Текст для чтения:
Смирение поневоле
У меня не было сильных разочарований, потому что все разочарования, которые со мной до сих пор случались, я уже предвидел, и когда они наступали, боли они мне не приносили. Но что повергает меня в грусть, это когда я вижу, что мой друг недоволен чем-то по моей вине. То же самое, если мы ссоримся. Я часто встречался с нахальством. Когда кто-нибудь сбивает меня с ног, и я, поднявшись, горю желанием ответить ему во что бы то ни стало парочкой ударов, и потом, когда я это делаю – пару ударов, например, я начинаю об этом сожалеть. Наверное, потому что я понимаю важность смирения. Может, я и не смиренный, но мне настолько ясна важность смирения, что я почти вынужден его приобрести. Я покорен поневоле.

Сохранённые записи:

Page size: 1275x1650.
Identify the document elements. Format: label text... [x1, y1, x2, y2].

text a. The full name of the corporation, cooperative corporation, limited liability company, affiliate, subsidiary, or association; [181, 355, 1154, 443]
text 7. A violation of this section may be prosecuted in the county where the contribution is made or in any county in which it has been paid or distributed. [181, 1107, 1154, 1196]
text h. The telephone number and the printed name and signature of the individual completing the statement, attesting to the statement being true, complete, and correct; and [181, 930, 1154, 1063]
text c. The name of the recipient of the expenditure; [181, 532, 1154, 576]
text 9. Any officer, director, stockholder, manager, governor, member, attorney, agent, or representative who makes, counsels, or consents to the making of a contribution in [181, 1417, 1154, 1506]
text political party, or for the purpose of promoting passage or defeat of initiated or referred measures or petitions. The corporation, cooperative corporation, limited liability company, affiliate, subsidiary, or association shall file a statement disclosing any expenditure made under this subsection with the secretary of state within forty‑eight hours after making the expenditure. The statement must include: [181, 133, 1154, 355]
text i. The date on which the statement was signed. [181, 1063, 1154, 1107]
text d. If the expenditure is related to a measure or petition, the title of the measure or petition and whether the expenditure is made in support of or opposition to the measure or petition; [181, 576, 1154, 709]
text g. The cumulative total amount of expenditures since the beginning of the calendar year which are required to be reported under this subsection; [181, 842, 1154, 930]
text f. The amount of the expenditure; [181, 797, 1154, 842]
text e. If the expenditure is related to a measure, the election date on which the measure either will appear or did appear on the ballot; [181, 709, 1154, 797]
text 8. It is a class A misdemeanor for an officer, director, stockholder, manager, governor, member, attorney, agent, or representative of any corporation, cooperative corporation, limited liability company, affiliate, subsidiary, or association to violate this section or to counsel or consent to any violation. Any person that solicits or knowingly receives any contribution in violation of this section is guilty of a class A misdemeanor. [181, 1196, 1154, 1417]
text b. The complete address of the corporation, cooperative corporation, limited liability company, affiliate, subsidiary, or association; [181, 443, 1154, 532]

Задания:
A - Перепишите фрагмент текста о смирении, заменив "друг" на "товарищ". Начните со слов "Смирение поневоле" и остановитесь после слов "Я покорен поневоле.".
B - Перепечатайте строки записей от самого начала до строки со словами "Identify the document" включительно.

Решения заданий:
A -
Смирение поневоле
У меня не было сильных разочарований, потому что все разочарования, которые со мной до сих пор случались, я уже предвидел, и когда они наступали, боли они мне не приносили. Но что повергает меня в грусть, это когда я вижу, что мой товарищ недоволен чем-то по моей вине. То же самое, если мы ссоримся. Я часто встречался с нахальством. Когда кто-нибудь сбивает меня с ног, и я, поднявшись, горю желанием ответить ему во что бы то ни стало парочкой ударов, и потом, когда я это делаю – пару ударов, например, я начинаю об этом сожалеть. Наверное, потому что я понимаю важность смирения. Может, я и не смиренный, но мне настолько ясна важность смирения, что я почти вынужден его приобрести. Я покорен поневоле.

B -
Page size: 1275x1650.
Identify the document elements. Format: label text... [x1, y1, x2, y2].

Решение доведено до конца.